Tue Jan 8 00:31:04 UTC 2013
Emmett Culley <emmett at webengineer.com>

On 01/07/2013 03:43 PM, Mark LaPierre wrote:
> On 01/07/2013 06:24 PM, Brian Mathis wrote:
>> On Mon, Jan 7, 2013 at 5:58 PM, Emmett Culley<emmett at webengineer.com>  wrote:
>>> For some time I have been seeing disk errors in the syslog every seven days.  Until today it always happens Sunday morning at 8:13 AM, plus or minus a minute or two.  Yesterday it happened at 1:13 AM.  Here are the pertinent log entries for the latest occurrence:
>> [...]
>>> Jan  6 01:13:25 g2 kernel:         res 51/40:00:db:bf:d6/40:00:04:00:00/00 Emask 0x9 (media error)
>> [...]
>>> Jan  6 01:13:25 g2 kernel: sd 8:0:0:0: [sdg] Add. Sense: Unrecovered read error - auto reallocate failed
>> [...]
>>> There is nothing in /etc/cron.weekly, nor are there any root crontab entries.  Any suggestions for investigating this issue would be much appreciated.
>>>
>>> Emmett
>>>
>>
>> Based on this I'd say your disk is going bad, and has run out of spare sectors:
>>       Jan  6 01:13:25 g2 kernel: sd 8:0:0:0: [sdg] Add. Sense:
>>       Unrecovered read error - auto reallocate failed
>>
>> You can use smartctl to get some information from the SMART tables,
>> but I've never been able to get a conclusive test out of the testing
>> options.  It would be a good idea to run 'badblocks' against the drive
>> as well, as it will definitely tell you if there are bad sectors.
>>
>> Disks are so cheap it's usually not worth too much effort or delay
>> once you've found out that it's bad.
>>
>>
>> ❧ Brian Mathis
> How do you explain the regular timing of the errors?  Is there a
> process, maybe a backup or something, that runs at this time every
> Sunday morning Mr. Mathis?
>
>
I Just looked a the backup process and noticed that an incremental backup started at 1:00 AM.  However none of the other backups listed for this machine correlate in any way to the times that the disk errors re reported.

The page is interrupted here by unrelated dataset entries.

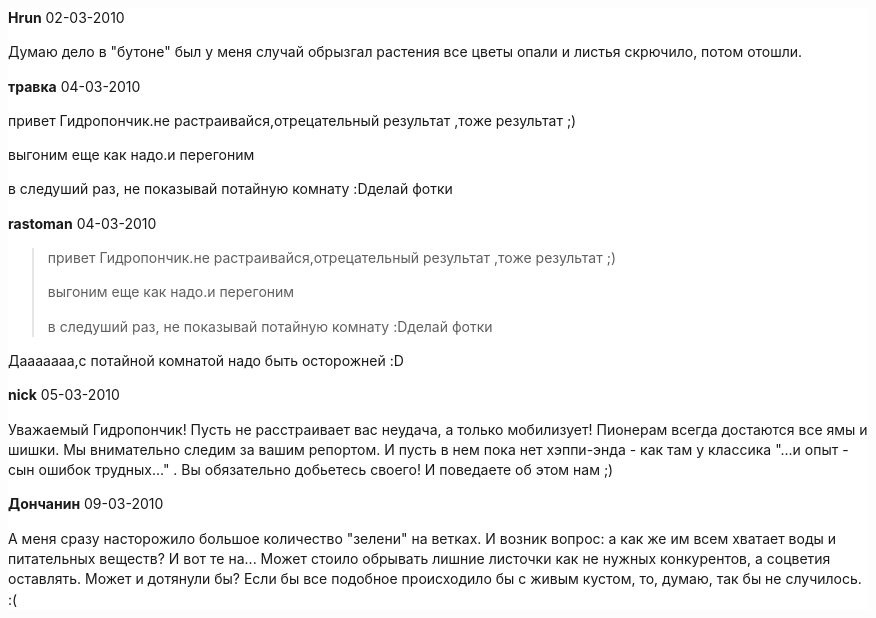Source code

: 
**Hrun** 02-03-2010

Думаю дело в "бутоне" был у меня случай обрызгал растения все цветы опали и листья скрючило, потом отошли.


**травка** 04-03-2010

привет Гидропончик.не растраивайся,отрецательный результат ,тоже результат ;)

выгоним еще как надо.и перегоним

в следуший раз, не показывай потайную комнату :Dделай фотки


**rastoman** 04-03-2010

> привет Гидропончик.не растраивайся,отрецательный результат ,тоже результат ;)
> 
> выгоним еще как надо.и перегоним
> 
> в следуший раз, не показывай потайную комнату :Dделай фотки

Дааааааа,с потайной комнатой надо быть осторожней :D


**nick** 05-03-2010

Уважаемый Гидропончик! Пусть не расстраивает вас неудача, а только мобилизует! Пионерам всегда достаются все ямы и шишки. Мы внимательно следим за вашим репортом. И пусть в нем пока нет хэппи-энда - как там у классика "...и опыт - сын ошибок трудных..." . Вы обязательно добьетесь своего! И поведаете об этом нам ;)


**Дончанин** 09-03-2010

А меня сразу насторожило большое количество "зелени" на ветках. И возник вопрос: а как же им всем хватает воды и питательных веществ? И вот те на... Может стоило обрывать лишние листочки как не нужных конкурентов, а соцветия оставлять. Может и дотянули бы? Если бы все подобное происходило бы с живым кустом, то, думаю, так бы не случилось. :(


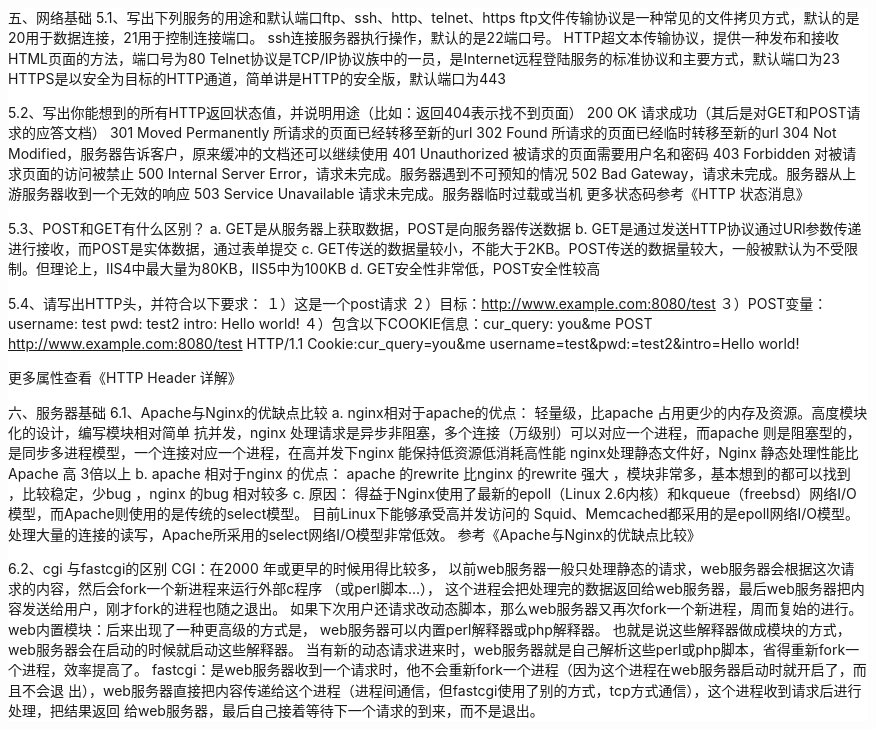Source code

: 五、网络基础
5.1、写出下列服务的用途和默认端口ftp、ssh、http、telnet、https
ftp文件传输协议是一种常见的文件拷贝方式，默认的是20用于数据连接，21用于控制连接端口。
ssh连接服务器执行操作，默认的是22端口号。
HTTP超文本传输协议，提供一种发布和接收HTML页面的方法，端口号为80
Telnet协议是TCP/IP协议族中的一员，是Internet远程登陆服务的标准协议和主要方式，默认端口为23
HTTPS是以安全为目标的HTTP通道，简单讲是HTTP的安全版，默认端口为443

5.2、写出你能想到的所有HTTP返回状态值，并说明用途（比如：返回404表示找不到页面）
200 OK 请求成功（其后是对GET和POST请求的应答文档）
301 Moved Permanently 所请求的页面已经转移至新的url
302 Found 所请求的页面已经临时转移至新的url
304 Not Modified，服务器告诉客户，原来缓冲的文档还可以继续使用
401 Unauthorized 被请求的页面需要用户名和密码
403 Forbidden 对被请求页面的访问被禁止
500 Internal Server Error，请求未完成。服务器遇到不可预知的情况
502 Bad Gateway，请求未完成。服务器从上游服务器收到一个无效的响应
503 Service Unavailable 请求未完成。服务器临时过载或当机
更多状态码参考《HTTP 状态消息》

5.3、POST和GET有什么区别？
a. GET是从服务器上获取数据，POST是向服务器传送数据
b. GET是通过发送HTTP协议通过URl参数传递进行接收，而POST是实体数据，通过表单提交
c. GET传送的数据量较小，不能大于2KB。POST传送的数据量较大，一般被默认为不受限制。但理论上，IIS4中最大量为80KB，IIS5中为100KB
d. GET安全性非常低，POST安全性较高

5.4、请写出HTTP头，并符合以下要求：
１）这是一个post请求
２）目标：http://www.example.com:8080/test
３）POST变量：username: test pwd: test2 intro: Hello world!
４）包含以下COOKIE信息：cur_query: you&me
POST http://www.example.com:8080/test HTTP/1.1
Cookie:cur_query=you&me
username=test&pwd:=test2&intro=Hello world!


更多属性查看《HTTP Header 详解》

六、服务器基础
6.1、Apache与Nginx的优缺点比较
a. nginx相对于apache的优点：
轻量级，比apache 占用更少的内存及资源。高度模块化的设计，编写模块相对简单
抗并发，nginx 处理请求是异步非阻塞，多个连接（万级别）可以对应一个进程，而apache 则是阻塞型的，是同步多进程模型，一个连接对应一个进程，在高并发下nginx 能保持低资源低消耗高性能
nginx处理静态文件好，Nginx 静态处理性能比 Apache 高 3倍以上
b. apache 相对于nginx 的优点：
apache 的rewrite 比nginx 的rewrite 强大 ，模块非常多，基本想到的都可以找到 ，比较稳定，少bug ，nginx 的bug 相对较多
c. 原因：
得益于Nginx使用了最新的epoll（Linux 2.6内核）和kqueue（freebsd）网络I/O模型，而Apache则使用的是传统的select模型。
目前Linux下能够承受高并发访问的 Squid、Memcached都采用的是epoll网络I/O模型。
处理大量的连接的读写，Apache所采用的select网络I/O模型非常低效。
参考《Apache与Nginx的优缺点比较》

6.2、cgi 与fastcgi的区别
CGI：在2000 年或更早的时候用得比较多， 以前web服务器一般只处理静态的请求，web服务器会根据这次请求的内容，然后会fork一个新进程来运行外部c程序 （或perl脚本...）， 这个进程会把处理完的数据返回给web服务器，最后web服务器把内容发送给用户，刚才fork的进程也随之退出。 如果下次用户还请求改动态脚本，那么web服务器又再次fork一个新进程，周而复始的进行。
web内置模块：后来出现了一种更高级的方式是， web服务器可以内置perl解释器或php解释器。 也就是说这些解释器做成模块的方式，web服务器会在启动的时候就启动这些解释器。 当有新的动态请求进来时，web服务器就是自己解析这些perl或php脚本，省得重新fork一个进程，效率提高了。
fastcgi：是web服务器收到一个请求时，他不会重新fork一个进程（因为这个进程在web服务器启动时就开启了，而且不会退 出），web服务器直接把内容传递给这个进程（进程间通信，但fastcgi使用了别的方式，tcp方式通信），这个进程收到请求后进行处理，把结果返回 给web服务器，最后自己接着等待下一个请求的到来，而不是退出。

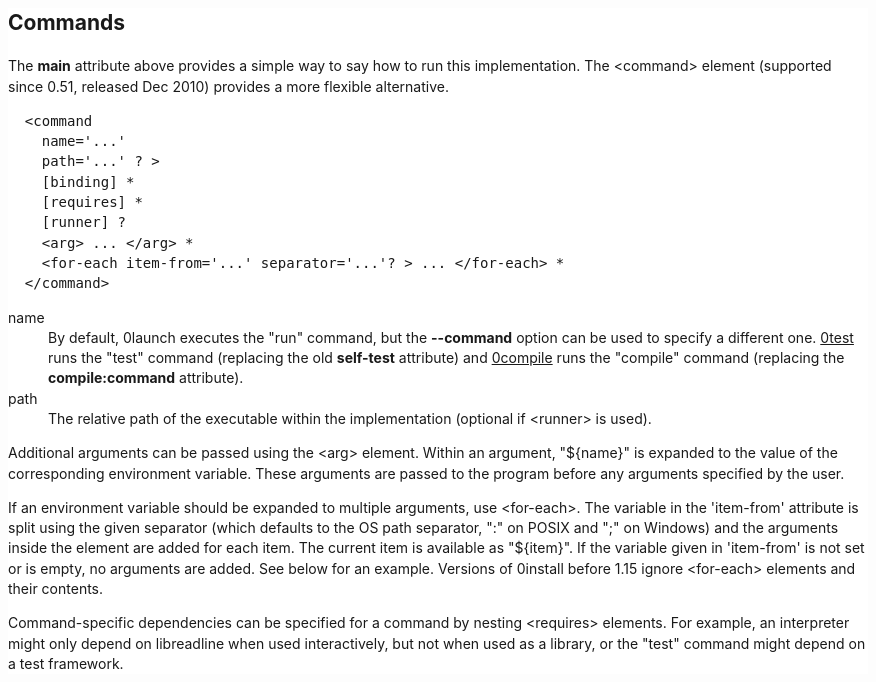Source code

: <h2 id='commands'>Commands</h2>

<p>
  The <b>main</b> attribute above provides a simple way to say how to run this implementation. The
  &lt;command&gt; element (supported since 0.51, released Dec 2010) provides a more flexible alternative.
</p>

<pre>
  &lt;command
    name='...'
    path='...' ? &gt;
    [binding] *
    [requires] *
    [runner] ?
    &lt;arg&gt; ... &lt;/arg&gt; *
    &lt;for-each item-from='...' separator='...'? &gt; ... &lt;/for-each&gt; *
  &lt;/command&gt;
</pre>

<dl>
  <dt>name</dt>
  <dd>By default, 0launch executes the "run" command, but the <b>--command</b> option can be used to specify a different one.
    <a href='0test.html'>0test</a> runs the "test" command (replacing the old <b>self-test</b> attribute) and <a href='0compile.html'>0compile</a> runs the "compile" command (replacing the <b>compile:command</b> attribute).</dd>
  <dt>path</dt>
  <dd>The relative path of the executable within the implementation (optional if &lt;runner&gt; is used).</dd>
</dl>

<p>
  Additional arguments can be passed using the &lt;arg&gt; element. Within an argument, "${name}" is expanded to the value of the corresponding environment variable. These arguments are passed to the program before any arguments specified by the user.
</p>

<p>
  If an environment variable should be expanded to multiple arguments, use &lt;for-each&gt;. The variable in the 'item-from' attribute is split using the given separator (which defaults to the OS path separator, ":" on POSIX and ";" on Windows) and the arguments inside the element are added for each item. The current item is available as "${item}". If the variable given in 'item-from' is not set or is empty, no arguments are added. See below for an example. Versions of 0install before 1.15 ignore &lt;for-each&gt; elements and their contents.
</p>

<p>
  Command-specific dependencies can be specified for a command by nesting &lt;requires&gt; elements. For example, an interpreter might only depend on libreadline when
  used interactively, but not when used as a library, or the "test" command might depend on a test framework.
</p>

As this is a host for multiple VMs it might be a good idea to look on each VM for cron jobs running at the time of the disk errors. I'll look there next.

The drive the error reports concern is mounted  via mdadm as /boot, so I was able to unmount it, stop the raid and run bad blocks via e2fsck.  That reports:

Checking for bad blocks (read-only test): done
/dev/sdg1: Updating bad block inode.
Pass 1: Checking inodes, blocks, and sizes
Pass 2: Checking directory structure
Pass 3: Checking directory connectivity
Pass 4: Checking reference counts
Pass 5: Checking group summary information

/dev/sdg1: ***** FILE SYSTEM WAS MODIFIED *****
/dev/sdg1: 67/128016 files (7.5% non-contiguous), 165468/511988 blocks

So I"ll wait until to see it it happens next Sunday.

Emmett


Emmett